> ACTION ITEM
Below are the records; give again exactly the line with "However, an important", the line with "The investigation was", and each line that lies between them, and nothing besides.

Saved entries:
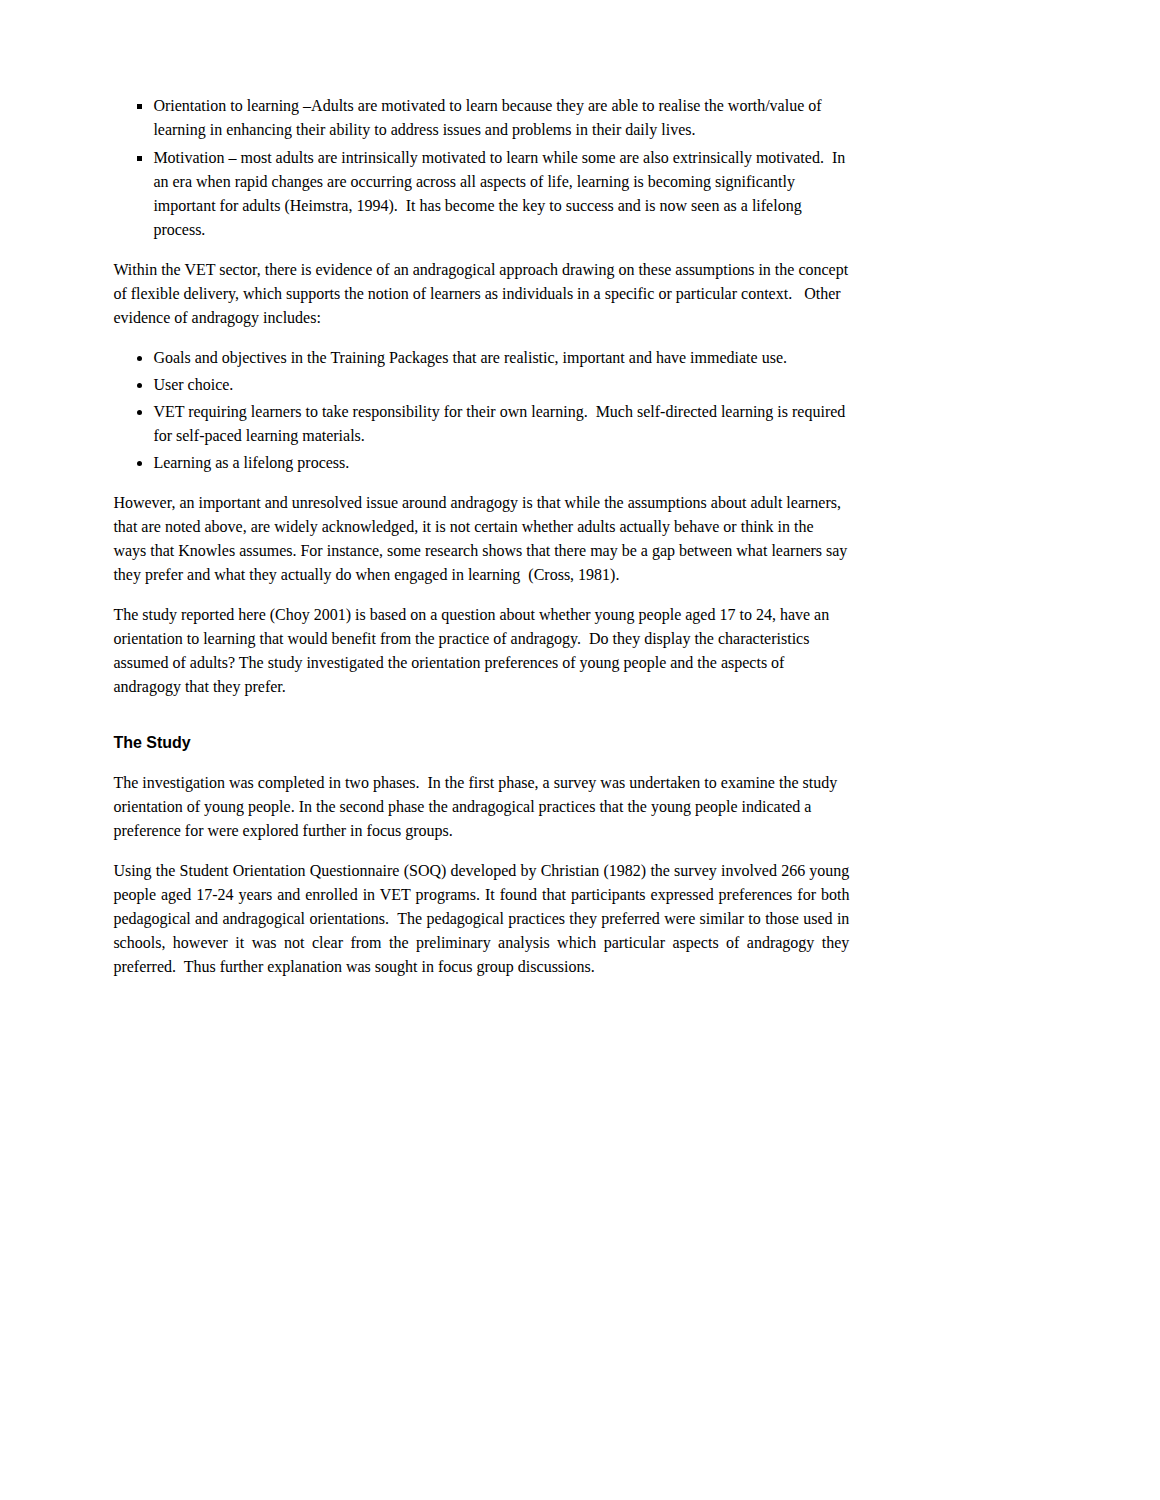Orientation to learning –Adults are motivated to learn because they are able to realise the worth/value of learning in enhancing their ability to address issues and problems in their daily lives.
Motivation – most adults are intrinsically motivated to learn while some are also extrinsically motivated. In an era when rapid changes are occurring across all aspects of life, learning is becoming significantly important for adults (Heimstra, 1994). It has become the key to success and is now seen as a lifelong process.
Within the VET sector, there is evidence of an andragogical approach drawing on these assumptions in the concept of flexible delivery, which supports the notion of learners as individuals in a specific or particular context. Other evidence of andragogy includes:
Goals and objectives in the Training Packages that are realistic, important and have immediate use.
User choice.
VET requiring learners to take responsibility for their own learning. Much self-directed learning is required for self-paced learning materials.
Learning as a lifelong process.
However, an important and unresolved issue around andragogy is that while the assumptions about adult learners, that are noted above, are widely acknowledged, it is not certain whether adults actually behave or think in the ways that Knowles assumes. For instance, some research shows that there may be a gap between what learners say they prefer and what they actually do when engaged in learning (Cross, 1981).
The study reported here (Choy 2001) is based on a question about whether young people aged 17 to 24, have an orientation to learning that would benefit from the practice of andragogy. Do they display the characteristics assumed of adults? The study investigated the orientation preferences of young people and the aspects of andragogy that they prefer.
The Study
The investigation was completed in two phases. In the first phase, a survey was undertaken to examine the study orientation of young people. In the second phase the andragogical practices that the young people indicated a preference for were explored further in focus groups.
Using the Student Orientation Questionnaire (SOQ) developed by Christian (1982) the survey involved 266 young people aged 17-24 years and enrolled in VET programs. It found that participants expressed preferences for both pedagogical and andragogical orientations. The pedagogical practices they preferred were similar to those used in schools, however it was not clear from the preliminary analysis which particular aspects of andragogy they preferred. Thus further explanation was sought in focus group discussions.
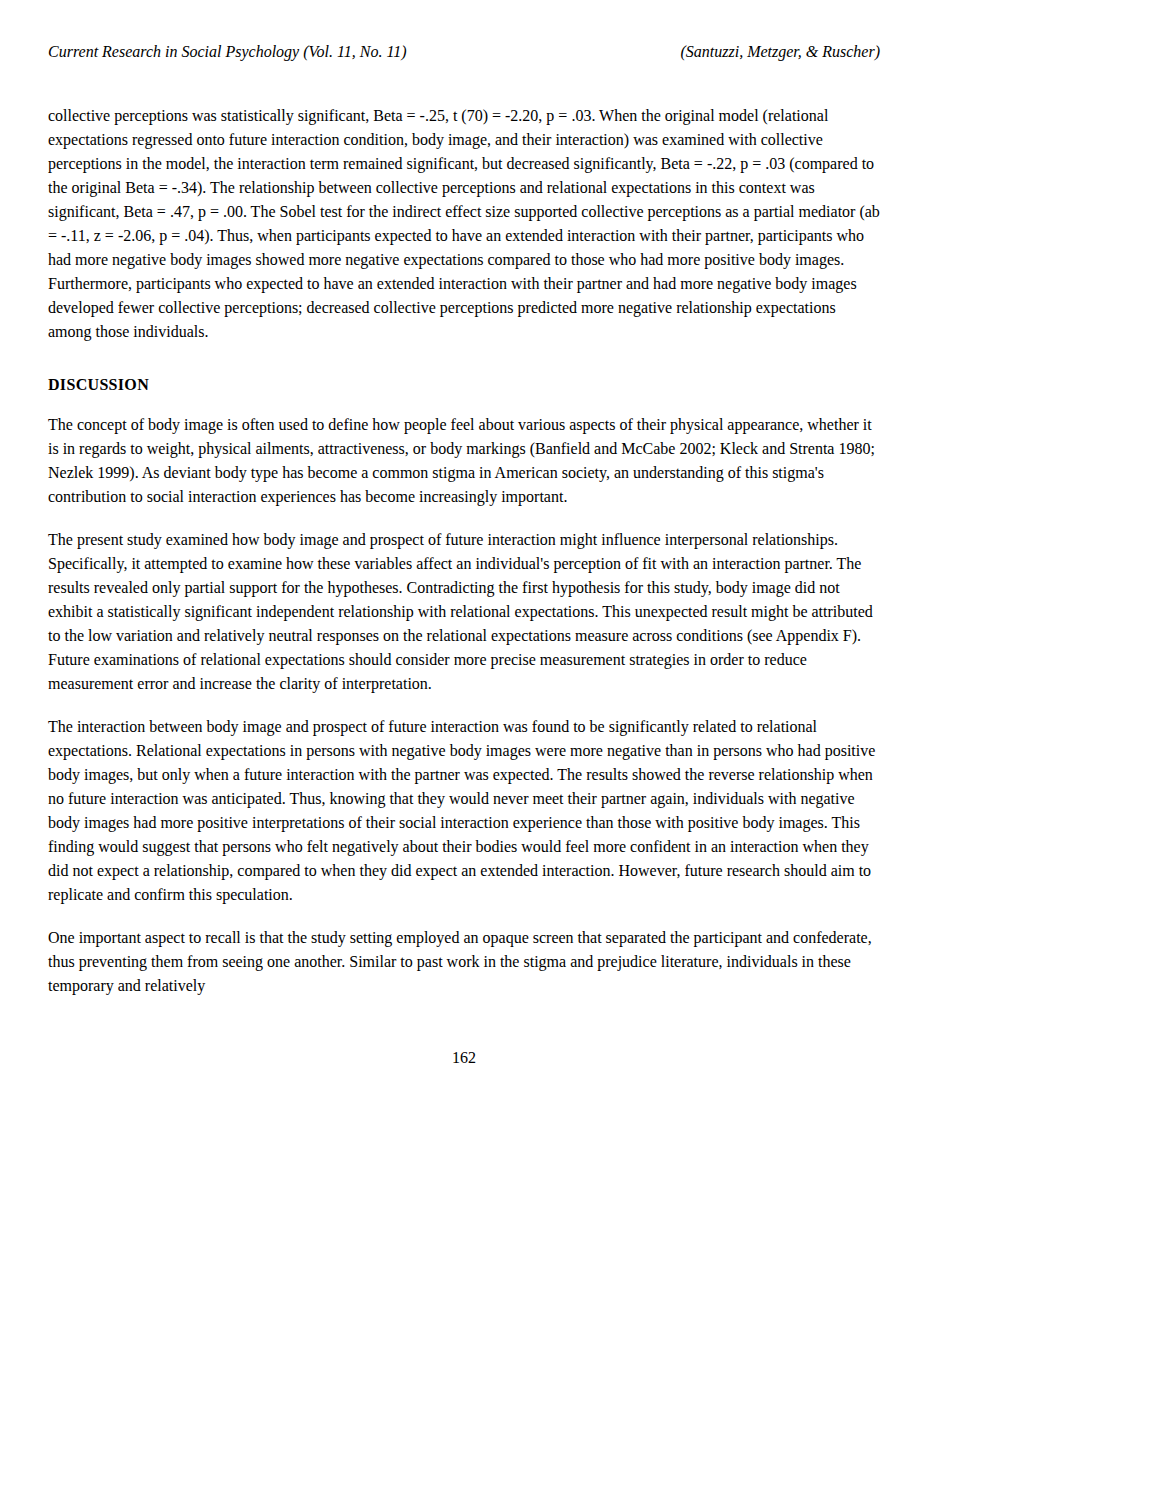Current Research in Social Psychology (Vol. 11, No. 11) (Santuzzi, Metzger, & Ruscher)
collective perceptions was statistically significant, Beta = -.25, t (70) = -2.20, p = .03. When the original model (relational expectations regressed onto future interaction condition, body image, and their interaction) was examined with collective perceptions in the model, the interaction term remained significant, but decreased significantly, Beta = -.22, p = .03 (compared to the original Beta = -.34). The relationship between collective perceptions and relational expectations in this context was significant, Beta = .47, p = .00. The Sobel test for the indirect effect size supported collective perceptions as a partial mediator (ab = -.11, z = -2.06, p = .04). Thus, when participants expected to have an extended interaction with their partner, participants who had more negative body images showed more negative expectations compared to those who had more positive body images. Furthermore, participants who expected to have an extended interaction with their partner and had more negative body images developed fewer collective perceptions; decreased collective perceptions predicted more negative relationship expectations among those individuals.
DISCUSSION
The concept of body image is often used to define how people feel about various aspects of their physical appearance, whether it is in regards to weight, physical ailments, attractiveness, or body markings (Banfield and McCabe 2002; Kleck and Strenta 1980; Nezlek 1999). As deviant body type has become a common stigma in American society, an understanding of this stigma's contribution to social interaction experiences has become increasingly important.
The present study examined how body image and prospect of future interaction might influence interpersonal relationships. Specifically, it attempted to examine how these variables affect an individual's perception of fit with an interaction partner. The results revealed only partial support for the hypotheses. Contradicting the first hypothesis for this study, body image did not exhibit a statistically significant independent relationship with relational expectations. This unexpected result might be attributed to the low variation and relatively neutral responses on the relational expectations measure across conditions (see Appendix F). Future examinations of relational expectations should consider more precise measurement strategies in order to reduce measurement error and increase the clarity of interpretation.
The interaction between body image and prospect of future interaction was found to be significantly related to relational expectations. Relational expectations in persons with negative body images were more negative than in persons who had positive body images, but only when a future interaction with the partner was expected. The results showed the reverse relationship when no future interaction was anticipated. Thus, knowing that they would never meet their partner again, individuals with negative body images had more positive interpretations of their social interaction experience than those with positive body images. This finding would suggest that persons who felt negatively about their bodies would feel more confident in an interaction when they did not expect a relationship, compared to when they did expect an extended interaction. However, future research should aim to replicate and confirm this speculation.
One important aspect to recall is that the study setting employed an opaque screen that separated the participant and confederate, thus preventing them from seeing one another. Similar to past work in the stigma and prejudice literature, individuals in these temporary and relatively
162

> REPLY
However, an important and unresolved issue around andragogy is that while the assumptions about adult learners, that are noted above, are widely acknowledged, it is not certain whether adults actually behave or think in the ways that Knowles assumes. For instance, some research shows that there may be a gap between what learners say they prefer and what they actually do when engaged in learning (Cross, 1981).
The study reported here (Choy 2001) is based on a question about whether young people aged 17 to 24, have an orientation to learning that would benefit from the practice of andragogy. Do they display the characteristics assumed of adults? The study investigated the orientation preferences of young people and the aspects of andragogy that they prefer.
The Study
The investigation was completed in two phases. In the first phase, a survey was undertaken to examine the study orientation of young people. In the second phase the andragogical practices that the young people indicated a preference for were explored further in focus groups.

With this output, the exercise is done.